» Photos with camera intrinsics

_ _ _ _ _ _ _

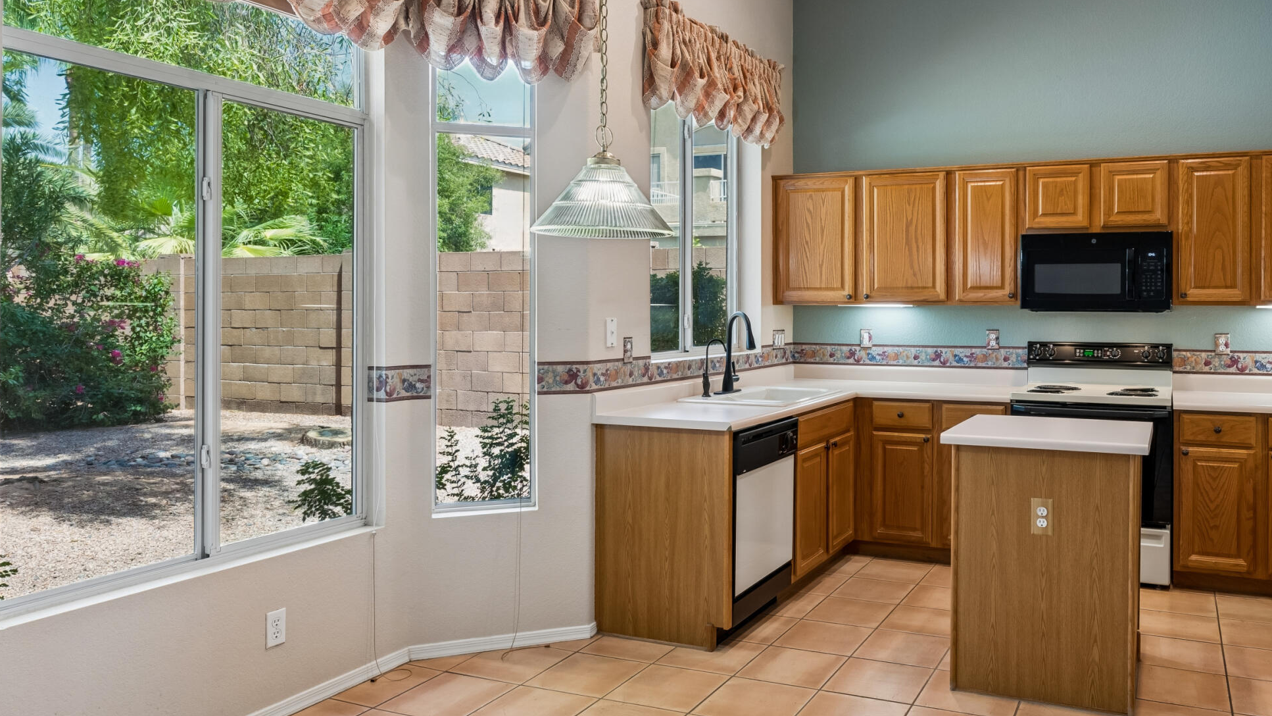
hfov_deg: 67.6
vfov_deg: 42.1
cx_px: 815
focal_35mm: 27
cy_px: 306
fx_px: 926
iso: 400
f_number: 13
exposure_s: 1/10
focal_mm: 16.9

_ _ _ _ _ _ _

» Request
Apart from the pictures, repeat every entry exactly.

» Output
hfov_deg: 67.6
vfov_deg: 42.1
cx_px: 815
focal_35mm: 27
cy_px: 306
fx_px: 926
iso: 400
f_number: 13
exposure_s: 1/10
focal_mm: 16.9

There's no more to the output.